Like Helmer, it was during this portion of the class that Rae Hyra ’22 realized that maybe designing a starship was not the sole purpose of the class. Hyra recalls that, at first, she was scared she’d be the least smart person in the room, but soon discovered the physics and engineering aspects explored in the first few weeks of the class were not the important concepts. “Sure, the starship needed fuel, life support, and artificial gravity, but what about food? Livestock? Clothing and music? Body modification and medicine? What about the crew themselves? Who would be selected, and how?” Hyra, a music major, recalls. “It didn’t take me long to realize that the class was just disguising itself as a thorough, analytical look at our current lifestyles, personally, societally, and globally.”

Two students working together to build a terraria in a blown glass structure
PLU IHON professor Daniel Heath holding a blown glass structure
Up close shot of a students work of their terraria
A PLU student working on her terraria

Just as students are coming to these realizations, Heath continues through one more unit on manufacturing and industry on the starship, which leads to conversations about consumerism and overconsumption. Students then pick an item that will need to be manufactured on the ship and decide how to make it without damaging the delicate ecosystem. Last year, one group took on manufacturing a turbine for nuclear power, since nuclear is the only known power source for a ship of this size for this amount of time. Another group chose glasses because they all wear them and knew they would be needed.

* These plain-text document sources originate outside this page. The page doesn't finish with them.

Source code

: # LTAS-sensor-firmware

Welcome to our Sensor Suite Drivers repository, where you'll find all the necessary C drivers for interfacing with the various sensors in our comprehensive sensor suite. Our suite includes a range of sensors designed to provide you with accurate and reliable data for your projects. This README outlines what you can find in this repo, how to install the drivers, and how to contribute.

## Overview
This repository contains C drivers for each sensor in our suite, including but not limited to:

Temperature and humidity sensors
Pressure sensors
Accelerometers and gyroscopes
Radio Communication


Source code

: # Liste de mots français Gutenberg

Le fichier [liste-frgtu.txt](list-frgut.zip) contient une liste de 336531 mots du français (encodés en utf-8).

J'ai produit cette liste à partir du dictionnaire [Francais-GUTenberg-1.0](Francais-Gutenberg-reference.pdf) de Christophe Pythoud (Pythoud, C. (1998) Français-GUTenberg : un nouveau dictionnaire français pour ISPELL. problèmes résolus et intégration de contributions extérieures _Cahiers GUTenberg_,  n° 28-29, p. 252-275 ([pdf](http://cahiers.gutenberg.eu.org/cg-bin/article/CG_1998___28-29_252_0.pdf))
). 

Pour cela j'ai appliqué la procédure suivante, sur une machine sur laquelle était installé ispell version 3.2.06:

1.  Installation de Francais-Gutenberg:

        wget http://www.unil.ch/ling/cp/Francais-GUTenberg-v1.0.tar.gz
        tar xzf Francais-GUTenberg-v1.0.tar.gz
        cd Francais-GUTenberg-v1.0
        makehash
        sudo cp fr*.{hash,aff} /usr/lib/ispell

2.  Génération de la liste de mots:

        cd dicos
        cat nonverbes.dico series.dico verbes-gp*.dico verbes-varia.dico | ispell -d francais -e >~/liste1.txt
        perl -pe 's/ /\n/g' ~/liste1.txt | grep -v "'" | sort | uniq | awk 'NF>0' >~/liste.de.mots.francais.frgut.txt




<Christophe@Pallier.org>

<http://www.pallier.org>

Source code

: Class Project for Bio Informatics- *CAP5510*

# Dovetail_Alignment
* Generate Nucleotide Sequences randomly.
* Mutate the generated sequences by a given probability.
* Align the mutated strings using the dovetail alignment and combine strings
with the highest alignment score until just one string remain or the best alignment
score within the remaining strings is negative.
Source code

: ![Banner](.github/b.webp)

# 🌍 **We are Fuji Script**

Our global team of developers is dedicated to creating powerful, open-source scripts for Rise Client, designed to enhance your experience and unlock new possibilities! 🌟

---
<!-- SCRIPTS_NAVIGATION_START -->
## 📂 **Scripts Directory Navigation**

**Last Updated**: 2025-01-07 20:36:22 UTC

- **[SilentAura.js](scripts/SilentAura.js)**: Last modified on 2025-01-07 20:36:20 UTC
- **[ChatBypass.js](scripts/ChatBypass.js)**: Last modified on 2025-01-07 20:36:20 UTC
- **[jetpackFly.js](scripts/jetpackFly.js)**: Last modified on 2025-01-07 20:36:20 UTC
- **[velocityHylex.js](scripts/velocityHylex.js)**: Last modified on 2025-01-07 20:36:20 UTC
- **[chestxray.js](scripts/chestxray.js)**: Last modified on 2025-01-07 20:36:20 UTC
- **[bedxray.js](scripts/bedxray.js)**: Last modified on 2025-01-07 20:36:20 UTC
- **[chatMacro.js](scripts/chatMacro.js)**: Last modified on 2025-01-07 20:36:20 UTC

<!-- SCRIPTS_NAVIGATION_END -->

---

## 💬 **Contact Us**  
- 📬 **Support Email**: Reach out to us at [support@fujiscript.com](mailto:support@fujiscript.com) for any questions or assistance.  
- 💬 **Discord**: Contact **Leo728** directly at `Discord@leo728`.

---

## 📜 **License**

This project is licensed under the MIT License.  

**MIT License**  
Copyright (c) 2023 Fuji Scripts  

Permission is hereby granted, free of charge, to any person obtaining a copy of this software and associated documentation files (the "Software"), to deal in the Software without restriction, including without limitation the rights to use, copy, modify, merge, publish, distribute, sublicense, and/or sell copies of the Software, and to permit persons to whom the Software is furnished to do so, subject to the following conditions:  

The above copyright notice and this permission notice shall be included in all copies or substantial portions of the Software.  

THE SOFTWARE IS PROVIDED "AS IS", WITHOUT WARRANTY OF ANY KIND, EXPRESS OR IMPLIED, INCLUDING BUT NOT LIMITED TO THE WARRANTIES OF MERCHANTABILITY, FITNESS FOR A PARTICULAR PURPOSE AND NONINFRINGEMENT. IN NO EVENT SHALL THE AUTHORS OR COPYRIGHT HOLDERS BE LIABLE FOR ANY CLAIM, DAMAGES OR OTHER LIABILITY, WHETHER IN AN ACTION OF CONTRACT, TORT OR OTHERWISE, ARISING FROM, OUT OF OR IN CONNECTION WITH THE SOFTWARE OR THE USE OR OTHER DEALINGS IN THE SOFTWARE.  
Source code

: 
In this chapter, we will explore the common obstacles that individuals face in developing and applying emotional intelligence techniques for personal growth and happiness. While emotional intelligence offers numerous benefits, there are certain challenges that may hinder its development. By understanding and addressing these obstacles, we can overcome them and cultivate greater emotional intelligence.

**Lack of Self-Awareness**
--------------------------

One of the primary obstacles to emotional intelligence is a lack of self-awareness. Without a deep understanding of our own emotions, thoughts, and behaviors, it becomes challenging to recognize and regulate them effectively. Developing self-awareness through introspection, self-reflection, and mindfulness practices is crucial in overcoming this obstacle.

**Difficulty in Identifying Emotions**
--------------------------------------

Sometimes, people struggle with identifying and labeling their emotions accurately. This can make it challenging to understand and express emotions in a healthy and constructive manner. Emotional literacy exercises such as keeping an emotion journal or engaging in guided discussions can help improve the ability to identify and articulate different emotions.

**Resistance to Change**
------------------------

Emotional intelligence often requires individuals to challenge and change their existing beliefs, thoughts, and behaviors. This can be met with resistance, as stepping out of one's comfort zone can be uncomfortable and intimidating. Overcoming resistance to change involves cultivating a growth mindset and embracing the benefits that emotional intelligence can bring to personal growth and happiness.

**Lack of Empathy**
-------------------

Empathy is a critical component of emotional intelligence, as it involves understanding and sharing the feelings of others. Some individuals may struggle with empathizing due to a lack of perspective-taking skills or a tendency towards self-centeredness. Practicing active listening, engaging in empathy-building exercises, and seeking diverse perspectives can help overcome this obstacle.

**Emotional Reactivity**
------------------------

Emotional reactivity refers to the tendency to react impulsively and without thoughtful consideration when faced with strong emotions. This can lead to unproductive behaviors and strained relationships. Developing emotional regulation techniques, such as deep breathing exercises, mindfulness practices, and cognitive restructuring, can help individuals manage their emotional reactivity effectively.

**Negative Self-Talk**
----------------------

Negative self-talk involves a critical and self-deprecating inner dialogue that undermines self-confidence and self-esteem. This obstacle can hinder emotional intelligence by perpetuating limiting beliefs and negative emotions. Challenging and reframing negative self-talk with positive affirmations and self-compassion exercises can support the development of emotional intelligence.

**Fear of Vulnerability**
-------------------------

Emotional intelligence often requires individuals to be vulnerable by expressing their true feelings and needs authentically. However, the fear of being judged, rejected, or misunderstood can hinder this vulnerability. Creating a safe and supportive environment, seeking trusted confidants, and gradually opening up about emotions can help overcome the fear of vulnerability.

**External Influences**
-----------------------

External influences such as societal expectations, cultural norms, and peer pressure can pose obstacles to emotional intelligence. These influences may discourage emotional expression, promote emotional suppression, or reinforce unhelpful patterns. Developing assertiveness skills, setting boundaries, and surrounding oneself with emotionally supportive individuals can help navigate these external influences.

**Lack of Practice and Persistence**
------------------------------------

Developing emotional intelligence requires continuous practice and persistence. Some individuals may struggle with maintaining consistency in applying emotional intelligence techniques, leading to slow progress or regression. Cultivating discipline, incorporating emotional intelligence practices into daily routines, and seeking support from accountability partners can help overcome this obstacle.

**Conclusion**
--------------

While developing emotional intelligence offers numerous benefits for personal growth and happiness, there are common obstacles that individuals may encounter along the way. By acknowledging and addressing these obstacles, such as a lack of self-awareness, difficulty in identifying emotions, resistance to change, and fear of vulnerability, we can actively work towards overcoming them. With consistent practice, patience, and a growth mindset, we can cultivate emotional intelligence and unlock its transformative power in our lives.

When this unit on manufacturing ends, Heath confirms that the “starship” they were designing is in fact a representation of the Earth — a tiny bubble in the middle of space that they are all living on. The real assignment now is to redesign an aspect of the current way of life and record a 10-minute TED Talk to inspire people to redesign it. The final exam is watching the TED Talks and discussing the redesigned aspects of life.

For some students, the course is life-changing. Heath says that in 2017 one student stood up on the last day of the class and asked, “Has anyone else been completely blown away and not quite sure how to live their life now?” Multiple students raised their hands. Last year, multiple students came to Heath and said they didn’t know where to go from here.

“For me, that was the goal,” Heath says. “To get students to really see some of the harm that our society is doing so that they can’t really ignore it and live the same way they have been.”

And it’s not only the students who are having revelations. Heath has discovered that this fictional world created by imagining a starship allows for conversations, and disagreements, that are otherwise impossible. For example, when he asked two different biology professors about creating a biosphere, one was adamant that it had to be based on a tropical climate in order to maximize the diversity of species. The other was convinced it had to be a temperate climate in order to be hardy enough to survive.

“Those are both great answers, but they were polar opposites and we have to be okay with that,” Heath says. “When we can sit in a classroom and have discussions in the fictional world of a starship, we can actually listen to each other. I don’t know how to recreate that in the real world. But just imagine what we could accomplish if we could.”